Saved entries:

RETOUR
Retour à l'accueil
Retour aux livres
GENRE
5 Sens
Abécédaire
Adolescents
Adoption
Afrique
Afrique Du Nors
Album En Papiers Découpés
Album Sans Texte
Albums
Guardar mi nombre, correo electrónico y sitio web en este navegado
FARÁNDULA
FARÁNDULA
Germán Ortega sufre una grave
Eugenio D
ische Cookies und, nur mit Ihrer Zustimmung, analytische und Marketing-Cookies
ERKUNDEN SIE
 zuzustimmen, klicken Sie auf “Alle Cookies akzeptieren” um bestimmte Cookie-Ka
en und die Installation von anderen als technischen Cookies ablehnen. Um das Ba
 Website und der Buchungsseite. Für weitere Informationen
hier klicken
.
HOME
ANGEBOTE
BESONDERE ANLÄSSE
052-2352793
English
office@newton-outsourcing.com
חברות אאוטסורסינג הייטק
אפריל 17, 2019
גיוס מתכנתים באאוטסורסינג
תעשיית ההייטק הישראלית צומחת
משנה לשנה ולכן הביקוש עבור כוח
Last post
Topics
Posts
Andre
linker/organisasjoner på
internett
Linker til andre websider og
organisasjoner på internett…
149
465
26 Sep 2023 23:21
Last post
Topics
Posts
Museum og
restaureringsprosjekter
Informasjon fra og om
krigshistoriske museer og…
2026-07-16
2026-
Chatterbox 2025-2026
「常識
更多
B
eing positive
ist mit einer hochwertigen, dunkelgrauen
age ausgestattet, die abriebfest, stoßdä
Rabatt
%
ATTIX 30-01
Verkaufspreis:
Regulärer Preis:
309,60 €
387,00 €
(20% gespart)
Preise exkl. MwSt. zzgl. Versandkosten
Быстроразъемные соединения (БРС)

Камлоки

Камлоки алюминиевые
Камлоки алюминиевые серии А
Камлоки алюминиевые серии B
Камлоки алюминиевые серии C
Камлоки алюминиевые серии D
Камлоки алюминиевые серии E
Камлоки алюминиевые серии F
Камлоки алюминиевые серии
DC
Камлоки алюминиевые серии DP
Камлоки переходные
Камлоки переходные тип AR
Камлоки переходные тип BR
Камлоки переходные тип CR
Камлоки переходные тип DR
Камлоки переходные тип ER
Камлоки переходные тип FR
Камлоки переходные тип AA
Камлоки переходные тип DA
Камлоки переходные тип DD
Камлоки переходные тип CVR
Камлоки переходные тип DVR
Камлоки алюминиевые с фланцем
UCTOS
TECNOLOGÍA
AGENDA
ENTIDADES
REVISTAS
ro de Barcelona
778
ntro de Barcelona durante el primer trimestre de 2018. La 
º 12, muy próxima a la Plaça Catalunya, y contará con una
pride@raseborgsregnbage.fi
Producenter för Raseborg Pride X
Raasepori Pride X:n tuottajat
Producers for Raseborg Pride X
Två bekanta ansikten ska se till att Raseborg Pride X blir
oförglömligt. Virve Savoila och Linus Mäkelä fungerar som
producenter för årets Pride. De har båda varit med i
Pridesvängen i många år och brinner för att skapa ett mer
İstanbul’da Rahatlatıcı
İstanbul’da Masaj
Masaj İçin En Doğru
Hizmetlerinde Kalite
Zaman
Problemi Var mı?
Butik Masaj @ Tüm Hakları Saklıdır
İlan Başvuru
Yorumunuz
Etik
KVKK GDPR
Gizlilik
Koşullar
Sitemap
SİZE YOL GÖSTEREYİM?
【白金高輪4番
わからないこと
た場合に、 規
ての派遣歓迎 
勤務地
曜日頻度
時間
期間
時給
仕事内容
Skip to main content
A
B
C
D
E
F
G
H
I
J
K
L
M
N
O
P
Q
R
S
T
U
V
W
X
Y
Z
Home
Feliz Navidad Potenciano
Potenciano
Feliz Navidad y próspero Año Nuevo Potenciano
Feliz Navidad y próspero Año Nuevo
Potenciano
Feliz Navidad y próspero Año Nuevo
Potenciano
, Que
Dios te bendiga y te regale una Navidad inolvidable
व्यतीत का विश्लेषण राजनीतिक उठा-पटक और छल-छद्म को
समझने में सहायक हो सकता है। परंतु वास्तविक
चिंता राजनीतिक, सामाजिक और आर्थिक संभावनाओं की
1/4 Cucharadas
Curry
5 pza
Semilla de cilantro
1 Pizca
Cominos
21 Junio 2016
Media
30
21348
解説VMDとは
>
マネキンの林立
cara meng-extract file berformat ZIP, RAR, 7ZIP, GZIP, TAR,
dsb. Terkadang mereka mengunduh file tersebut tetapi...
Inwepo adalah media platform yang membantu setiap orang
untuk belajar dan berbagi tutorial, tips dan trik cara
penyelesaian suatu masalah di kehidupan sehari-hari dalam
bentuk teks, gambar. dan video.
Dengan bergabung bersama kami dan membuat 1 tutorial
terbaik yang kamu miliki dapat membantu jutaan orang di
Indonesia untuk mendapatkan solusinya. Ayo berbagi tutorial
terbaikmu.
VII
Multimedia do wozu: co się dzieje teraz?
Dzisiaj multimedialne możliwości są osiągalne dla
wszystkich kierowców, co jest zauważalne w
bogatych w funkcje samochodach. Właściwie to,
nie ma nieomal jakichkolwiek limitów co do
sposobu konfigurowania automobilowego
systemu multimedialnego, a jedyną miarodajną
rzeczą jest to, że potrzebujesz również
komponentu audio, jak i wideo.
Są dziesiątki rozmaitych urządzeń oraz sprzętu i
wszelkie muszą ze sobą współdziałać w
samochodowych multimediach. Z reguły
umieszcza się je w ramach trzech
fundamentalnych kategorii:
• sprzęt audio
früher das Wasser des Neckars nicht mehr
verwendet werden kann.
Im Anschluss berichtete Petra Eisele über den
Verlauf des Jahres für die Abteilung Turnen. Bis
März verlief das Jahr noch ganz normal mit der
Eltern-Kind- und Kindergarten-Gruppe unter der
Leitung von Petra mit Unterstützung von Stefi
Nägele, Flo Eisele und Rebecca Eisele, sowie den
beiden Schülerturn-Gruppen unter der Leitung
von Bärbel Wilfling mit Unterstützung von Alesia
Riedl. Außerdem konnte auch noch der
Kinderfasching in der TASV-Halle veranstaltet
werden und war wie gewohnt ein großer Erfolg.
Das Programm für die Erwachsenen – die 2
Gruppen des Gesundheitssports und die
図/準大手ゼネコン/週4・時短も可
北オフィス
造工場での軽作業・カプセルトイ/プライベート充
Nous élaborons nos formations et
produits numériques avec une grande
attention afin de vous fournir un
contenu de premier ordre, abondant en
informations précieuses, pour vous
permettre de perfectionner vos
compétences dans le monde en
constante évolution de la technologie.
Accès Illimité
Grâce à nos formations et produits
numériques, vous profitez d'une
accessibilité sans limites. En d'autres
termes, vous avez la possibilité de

- [Exercise] Lines to set down from above: the line with "Afrique Du Nors", the line with "(20% gespart)", and every line between, each exactly as written.

- [Completed exercise]
Afrique Du Nors
Album En Papiers Découpés
Album Sans Texte
Albums
Guardar mi nombre, correo electrónico y sitio web en este navegado
FARÁNDULA
FARÁNDULA
Germán Ortega sufre una grave
Eugenio D
ische Cookies und, nur mit Ihrer Zustimmung, analytische und Marketing-Cookies
ERKUNDEN SIE
 zuzustimmen, klicken Sie auf “Alle Cookies akzeptieren” um bestimmte Cookie-Ka
en und die Installation von anderen als technischen Cookies ablehnen. Um das Ba
 Website und der Buchungsseite. Für weitere Informationen
hier klicken
.
HOME
ANGEBOTE
BESONDERE ANLÄSSE
052-2352793
English
office@newton-outsourcing.com
חברות אאוטסורסינג הייטק
אפריל 17, 2019
גיוס מתכנתים באאוטסורסינג
תעשיית ההייטק הישראלית צומחת
משנה לשנה ולכן הביקוש עבור כוח
Last post
Topics
Posts
Andre
linker/organisasjoner på
internett
Linker til andre websider og
organisasjoner på internett…
149
465
26 Sep 2023 23:21
Last post
Topics
Posts
Museum og
restaureringsprosjekter
Informasjon fra og om
krigshistoriske museer og…
2026-07-16
2026-
Chatterbox 2025-2026
「常識
更多
B
eing positive
ist mit einer hochwertigen, dunkelgrauen
age ausgestattet, die abriebfest, stoßdä
Rabatt
%
ATTIX 30-01
Verkaufspreis:
Regulärer Preis:
309,60 €
387,00 €
(20% gespart)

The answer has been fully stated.